Task objective - The result should be the listing below, restated exactly, with its pictures left out.
------ Dataset excerpt
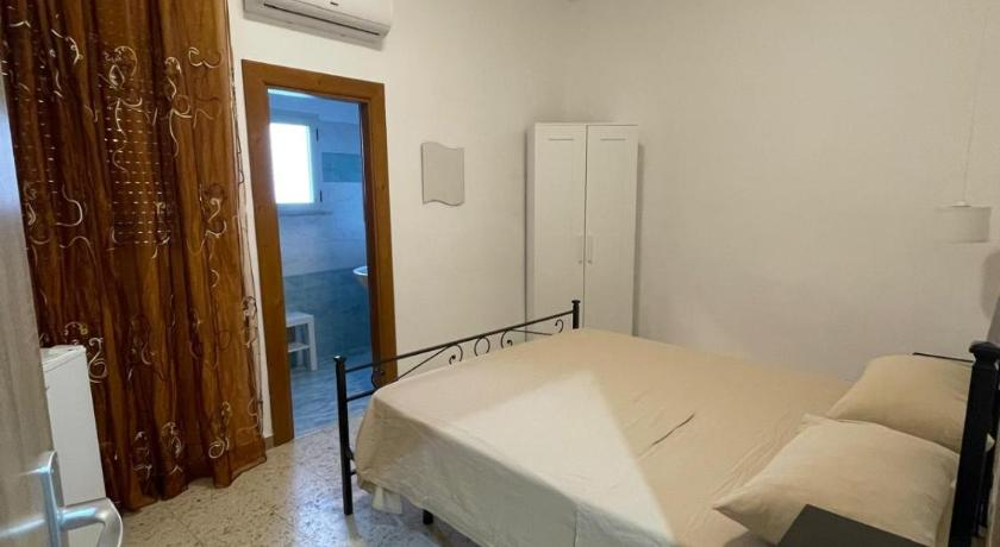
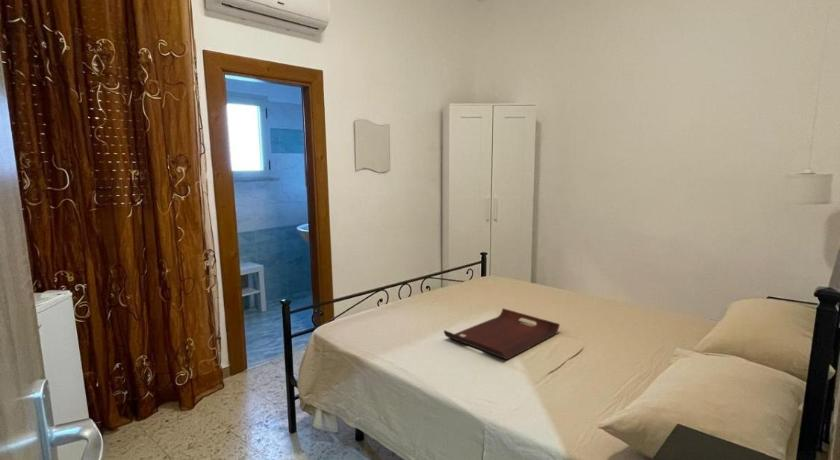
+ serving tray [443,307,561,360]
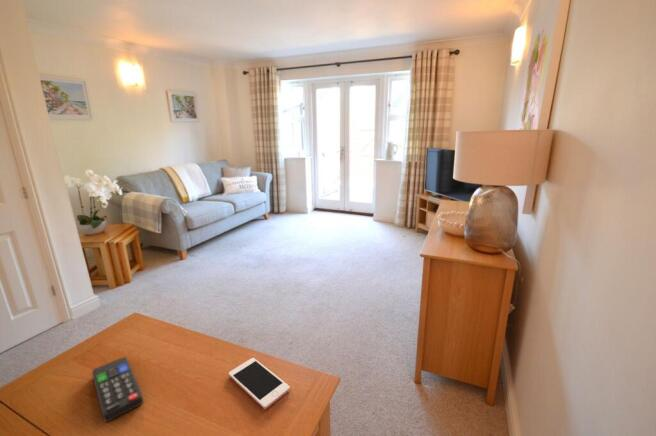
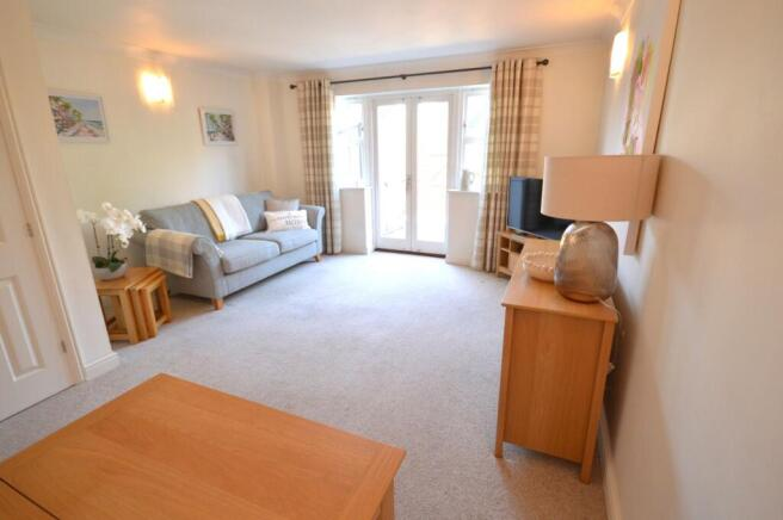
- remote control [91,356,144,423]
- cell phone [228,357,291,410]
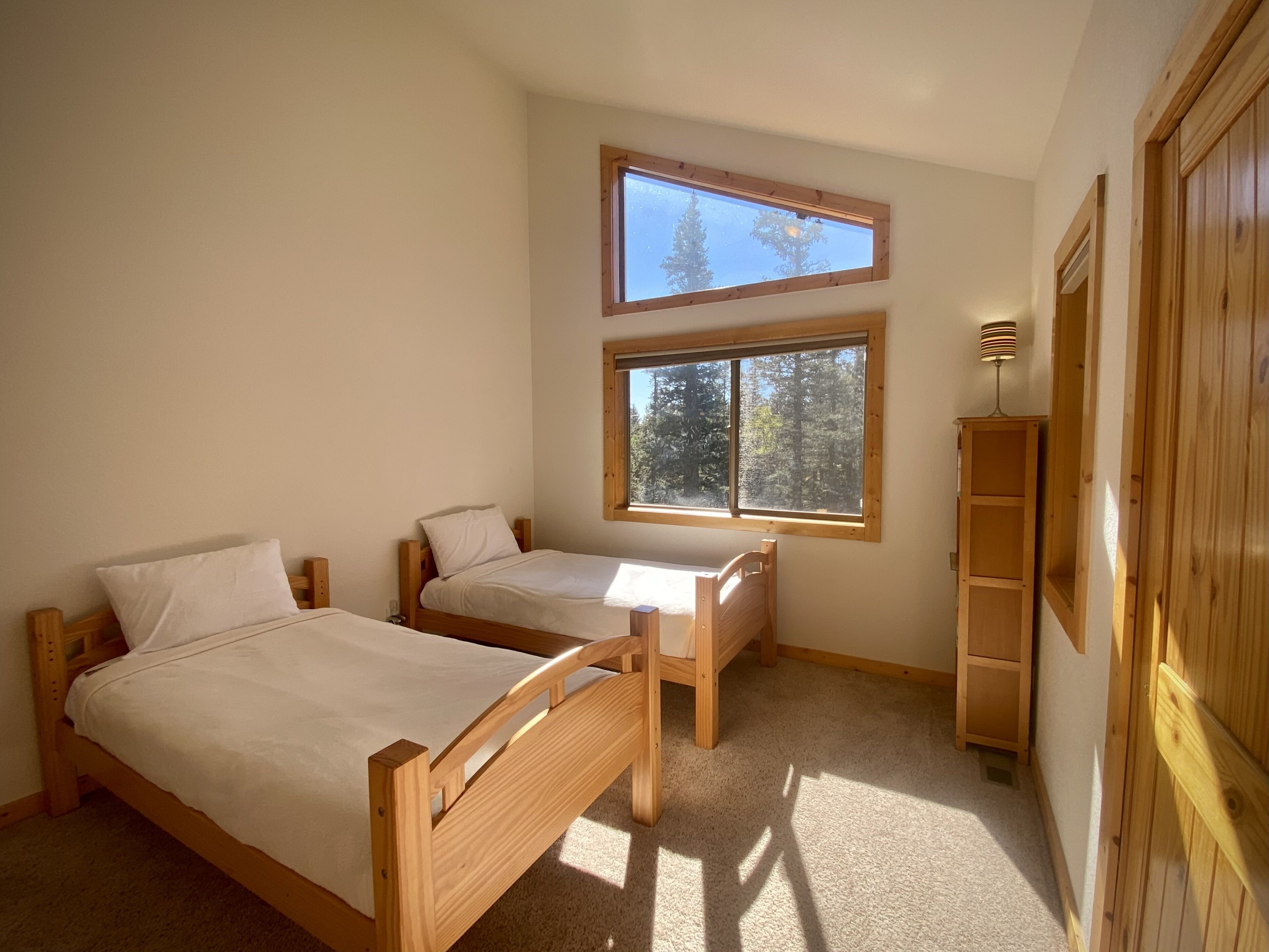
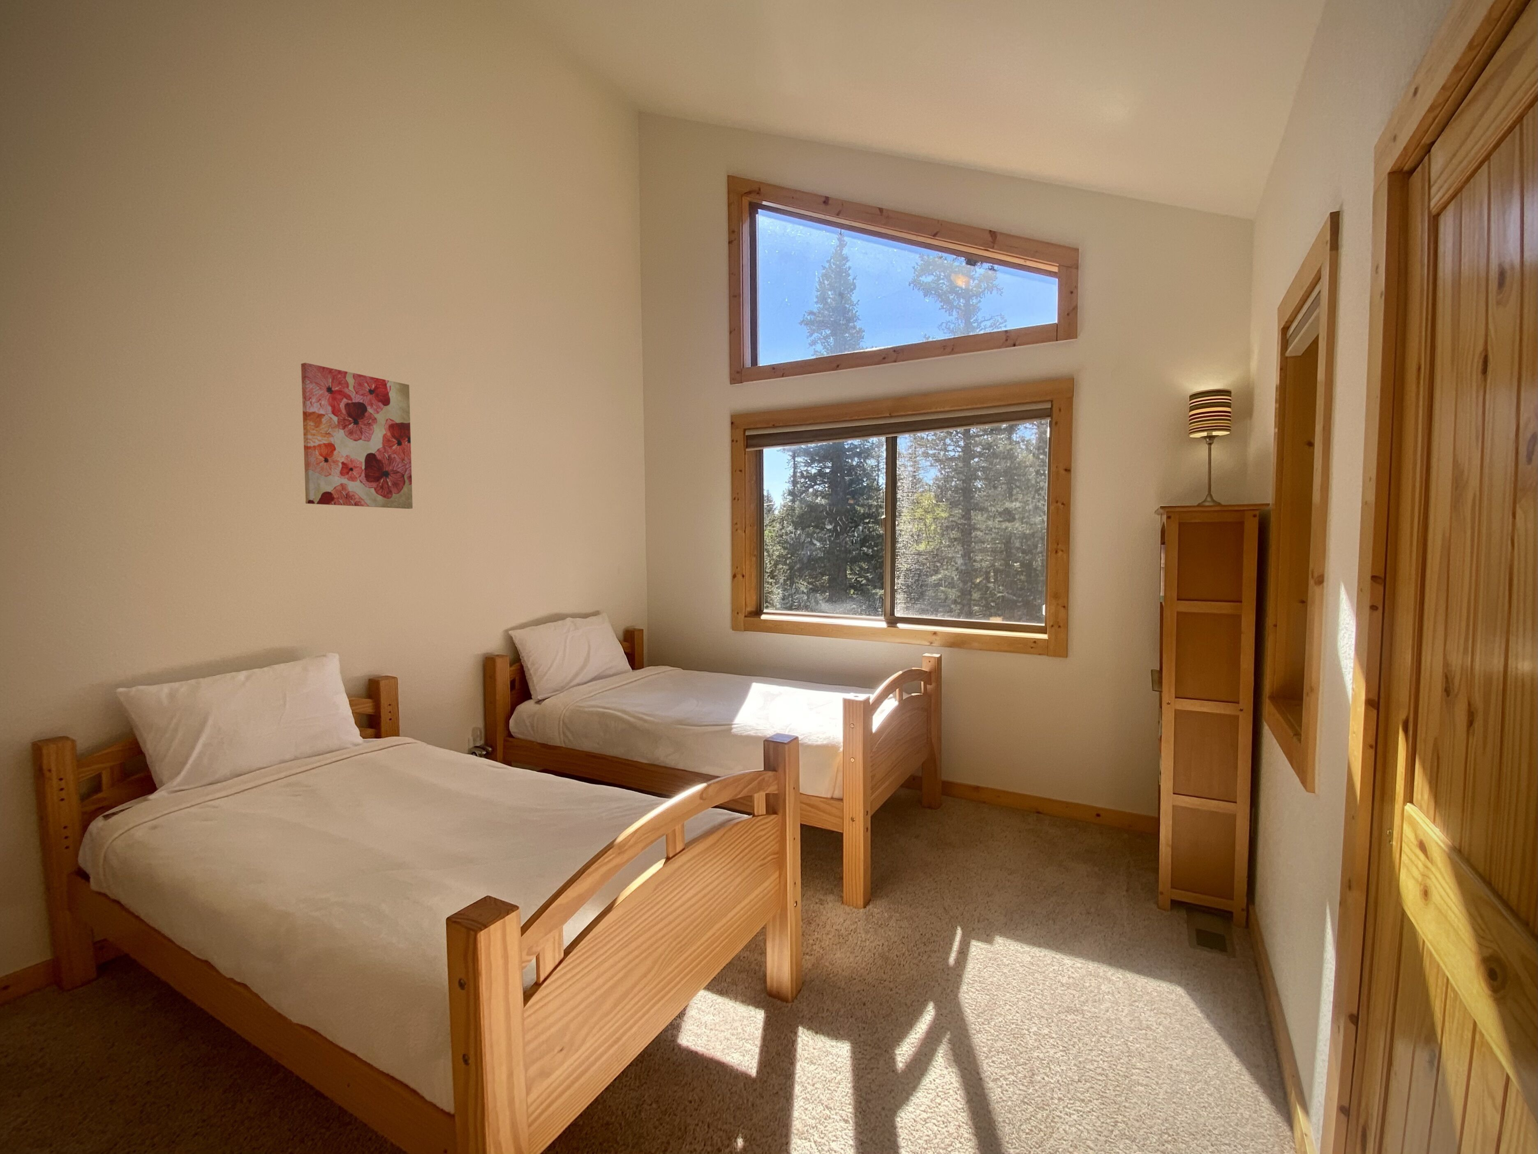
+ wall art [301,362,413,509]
------------
Exercise solution -
+ serving tray [443,307,561,360]
- remote control [91,356,144,423]
- cell phone [228,357,291,410]
+ wall art [301,362,413,509]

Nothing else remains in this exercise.